Now you can add industrial output and retail sales to that list: they were horrible.
Over January and February, industrial output grew by 5.4% from a year earlier, missing expectations for an increase of 5.6%. Not only was it well below the 5.9% pace seen in the 12 months to December, it equalled the slowest year-on-year expansion seen since February 2002.
Not since November 2008 has output grown at such a slow pace.
Casting renewed doubt on the current state of China’s transition towards an economy powered by services and consumption, retail sales also decelerated sharply, increasing by 10.2% in January and February compared to the same period a year earlier.

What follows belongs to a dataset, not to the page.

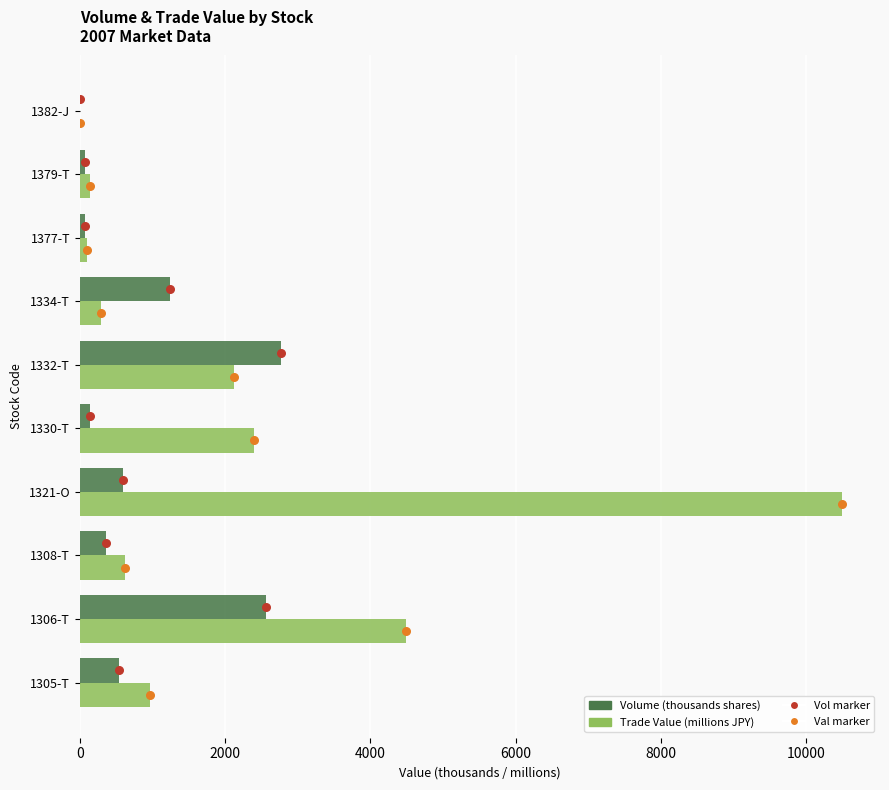

What are all the series names shown in the legend?

Volume (thousands shares), Trade Value (millions JPY), Vol marker, Val marker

It was well below the 11.1% pace recorded in December and missed forecasts for a deceleration to 10.8%. It was also the slowest year-on-year rate recorded since May last year.
While industrial output and retail sales grossly under-performed, there was better news on urban fixed asset investment which accelerated to an annual rate of 10.2% in January and February, up from 10.0% in December.
It was well ahead of the 9.5% pace expected, and marked the first time since July 2014 that the annual pace accelerated from one month earlier.
Despite the increase in infrastructure spending — a clear sign that fiscal stimulus from the government is now being felt on the ground — the weakness in industrial output and retail sales remains a concern, particularly the latter given its importance in driving Chinese economic growth moving forward.
If there is one consolation from today’s report, it’s that no one really knows what impact the timing of the Lunar New Year has had on the figures, if any.
They were very weak, like the majority of data seen so far for February. However, whether that is due to seasonality or something more sinister remains the great unknown.
We won’t know that answer until the March figures start to hit starting with manufacturing PMI on April 1.